A história da arqueóloga Niède Guidon confunde-se com a do Parque Nacional Serra da Capivara (PI), que abriga algumas das pinturas rupestres mais antigas do mundo, indicando que a presença humana ali remonta a cerca de 50.000 anos. Por vários anos, Niède foi uma das poucas a defender que ali estavam inscrições tão antigas e sofisticadas quanto aquelas encontradas na Europa. Mas, até a pesquisadora chegar por lá, elas eram conhecidas como “pinturas de índio”, escondidas num lugar de difícil acesso, no sertão piauiense, que pouca gente conhecia e, por isso mesmo, corriam o risco de desaparecer antes de serem descobertas.
Foi quando ainda trabalhava no Museu do Ipiranga, em 1963, que a então jovem profissional organizou uma exposição sobre pinturas rupestres e teve acesso às primeiras fotos do tesouro do Piauí. Ela fez sua primeira tentativa de chegar lá, mas as chuvas impediram o acesso.

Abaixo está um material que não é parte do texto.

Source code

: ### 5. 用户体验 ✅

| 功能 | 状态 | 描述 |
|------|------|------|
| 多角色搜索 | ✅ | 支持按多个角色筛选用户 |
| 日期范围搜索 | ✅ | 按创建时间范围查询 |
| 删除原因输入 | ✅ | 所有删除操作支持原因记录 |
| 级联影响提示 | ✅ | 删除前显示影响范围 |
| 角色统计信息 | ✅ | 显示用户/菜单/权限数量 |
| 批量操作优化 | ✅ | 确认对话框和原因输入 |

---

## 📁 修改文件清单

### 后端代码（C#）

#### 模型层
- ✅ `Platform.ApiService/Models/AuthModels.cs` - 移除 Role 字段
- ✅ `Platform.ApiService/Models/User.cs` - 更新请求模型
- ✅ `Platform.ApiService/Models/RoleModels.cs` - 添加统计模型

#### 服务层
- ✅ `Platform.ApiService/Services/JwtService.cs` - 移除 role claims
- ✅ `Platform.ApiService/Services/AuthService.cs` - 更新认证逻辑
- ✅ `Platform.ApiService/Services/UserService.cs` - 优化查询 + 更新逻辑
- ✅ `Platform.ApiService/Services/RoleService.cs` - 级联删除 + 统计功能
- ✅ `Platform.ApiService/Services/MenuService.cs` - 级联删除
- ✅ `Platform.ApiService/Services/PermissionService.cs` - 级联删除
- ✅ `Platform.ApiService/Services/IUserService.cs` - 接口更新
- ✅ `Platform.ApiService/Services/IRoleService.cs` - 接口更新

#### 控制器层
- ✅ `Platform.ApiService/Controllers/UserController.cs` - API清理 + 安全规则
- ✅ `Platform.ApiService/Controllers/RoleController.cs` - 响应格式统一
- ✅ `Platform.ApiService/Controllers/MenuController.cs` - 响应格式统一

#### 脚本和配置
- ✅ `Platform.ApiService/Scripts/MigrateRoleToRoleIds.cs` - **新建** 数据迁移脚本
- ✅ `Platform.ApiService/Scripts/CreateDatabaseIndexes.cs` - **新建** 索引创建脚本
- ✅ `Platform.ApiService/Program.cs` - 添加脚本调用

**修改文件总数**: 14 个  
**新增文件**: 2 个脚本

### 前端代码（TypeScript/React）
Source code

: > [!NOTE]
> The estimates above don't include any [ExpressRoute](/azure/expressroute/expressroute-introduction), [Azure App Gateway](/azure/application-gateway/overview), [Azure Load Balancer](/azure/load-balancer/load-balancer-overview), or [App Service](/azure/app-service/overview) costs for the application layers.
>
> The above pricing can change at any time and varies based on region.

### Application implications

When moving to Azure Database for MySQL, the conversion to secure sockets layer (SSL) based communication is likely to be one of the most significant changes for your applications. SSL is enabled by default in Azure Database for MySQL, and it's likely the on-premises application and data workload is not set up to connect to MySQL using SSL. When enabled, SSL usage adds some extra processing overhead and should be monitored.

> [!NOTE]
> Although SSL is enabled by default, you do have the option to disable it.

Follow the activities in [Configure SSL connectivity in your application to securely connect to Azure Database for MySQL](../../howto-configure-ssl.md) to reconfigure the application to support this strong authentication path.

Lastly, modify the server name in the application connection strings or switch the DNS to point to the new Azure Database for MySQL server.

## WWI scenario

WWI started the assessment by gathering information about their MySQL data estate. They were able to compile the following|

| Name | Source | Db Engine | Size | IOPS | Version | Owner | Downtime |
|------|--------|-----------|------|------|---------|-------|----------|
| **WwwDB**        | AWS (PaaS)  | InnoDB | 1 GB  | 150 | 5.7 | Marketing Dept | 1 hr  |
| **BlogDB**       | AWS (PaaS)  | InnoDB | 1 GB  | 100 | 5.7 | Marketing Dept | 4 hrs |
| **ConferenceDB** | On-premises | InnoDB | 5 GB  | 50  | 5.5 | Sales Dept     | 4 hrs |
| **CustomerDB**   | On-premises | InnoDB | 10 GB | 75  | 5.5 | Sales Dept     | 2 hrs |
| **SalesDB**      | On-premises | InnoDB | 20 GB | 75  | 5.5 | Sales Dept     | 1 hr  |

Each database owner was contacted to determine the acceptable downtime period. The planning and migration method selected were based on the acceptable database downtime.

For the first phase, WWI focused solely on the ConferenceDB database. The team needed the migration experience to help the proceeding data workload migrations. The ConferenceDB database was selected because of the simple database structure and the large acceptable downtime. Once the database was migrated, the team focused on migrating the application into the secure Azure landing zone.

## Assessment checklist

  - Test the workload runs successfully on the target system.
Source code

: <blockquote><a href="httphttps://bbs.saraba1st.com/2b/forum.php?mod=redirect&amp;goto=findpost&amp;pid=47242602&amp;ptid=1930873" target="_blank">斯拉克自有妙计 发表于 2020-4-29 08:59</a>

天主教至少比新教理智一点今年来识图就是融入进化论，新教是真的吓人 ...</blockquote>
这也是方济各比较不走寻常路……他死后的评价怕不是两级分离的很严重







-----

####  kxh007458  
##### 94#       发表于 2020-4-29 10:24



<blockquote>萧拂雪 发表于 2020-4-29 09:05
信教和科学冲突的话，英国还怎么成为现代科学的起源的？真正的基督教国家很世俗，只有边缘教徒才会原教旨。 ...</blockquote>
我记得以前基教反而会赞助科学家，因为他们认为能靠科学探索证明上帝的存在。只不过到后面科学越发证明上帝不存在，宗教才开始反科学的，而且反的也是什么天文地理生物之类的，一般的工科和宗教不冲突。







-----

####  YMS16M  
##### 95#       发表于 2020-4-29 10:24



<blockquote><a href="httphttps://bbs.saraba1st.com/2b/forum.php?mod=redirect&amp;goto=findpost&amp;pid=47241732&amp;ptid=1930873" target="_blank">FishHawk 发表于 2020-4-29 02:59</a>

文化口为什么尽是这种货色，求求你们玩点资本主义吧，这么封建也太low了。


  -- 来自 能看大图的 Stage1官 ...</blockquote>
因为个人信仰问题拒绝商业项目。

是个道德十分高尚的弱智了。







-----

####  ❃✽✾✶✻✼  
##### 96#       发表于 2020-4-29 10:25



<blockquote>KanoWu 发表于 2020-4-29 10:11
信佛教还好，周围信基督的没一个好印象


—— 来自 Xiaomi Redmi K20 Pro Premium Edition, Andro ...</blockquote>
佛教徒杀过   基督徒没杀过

A insana caça às bruxas instalada na esteira do golpe de 1964 colocou-a em fuga para a França, terra de seu pai, onde ela se tornaria professora na École des Hautes Études en Sciences Sociales, só voltando ao Brasil em 1970.
O documentário de Tiago Tambelli aproveita muito bem o impressionante arquivo filmado da pesquisadora, dando conta das sucessivas expedições a São Raimundo Nonato, começando com a pioneira, em que ela viajou acompanhada de uma amiga, Silvia Maranca, numa Rural Willys emprestada, desbravando uma estrada de areião, guiada pelos sertanejos. Numa região sem estradas, ela, os mateiros e os pesquisadores que foram se somando à equipe multidisciplinar, tinham às vezes que caminhar 100 km, carregando seus pesados equipamentos de escavação, água e comida, enfrentando perigos como insetos – uma vez, um ataque de abelhas quase foi fatal para Niède.
Foi do trabalho destes desbravadores que emergiram as provas de que ali se encontravam materiais de idade muito superior ao que se acreditava na Europa – cerâmicas de 13.000 anos, restos de fogueiras chegando a 100.00 anos. A soma de seus esforços, liderados pela intrépida Niède, levaram não só ao reconhecimento internacional da antiguidade da ocupação da serra piauiense como à criação do Parque, em 1979, posteriormente declarado Patrimônio da Humanidade.
Ainda que dê suficiente ênfase ao trabalho exemplar da cientista, o filme não se esquiva de mostrar que a própria criação do parque, que levou a desapropriações, causou algum dano a uma parte da população local. No povoado que existia ali, com cerca de 600 habitantes, ninguém tinha registro de propriedades, o que impedia que fossem indenizados. Os sucessivos governos, por sua vez, demoraram demais para encontrar alternativas, o que, não raro, acarretou críticas e desavenças dos prejudicados em relação a Niède – houve até quem contratasse um matador para assassiná-la. Outros moradores, no entanto, foram treinados para trabalhar com ela no parque. Alguns estão lá até hoje.
Incansável, Niède – hoje com 87 anos – continua por lá, como uma criatura da serra e parte indissociável da paisagem. Mudou a cor do cabelo, hoje uma nuvem branca, a figura miúda encorpou, mas o olhar e a energia parecem intocados quando ela dirige seu jipe, a caminho do parque. Lá, ela supervisiona tudo e ainda tem paixão para falar com as crianças que o visitam, ciente como é de que a educação das futuras gerações é a única barreira consistente para garantir a proteção ao parque e seu patrimônio incomparável.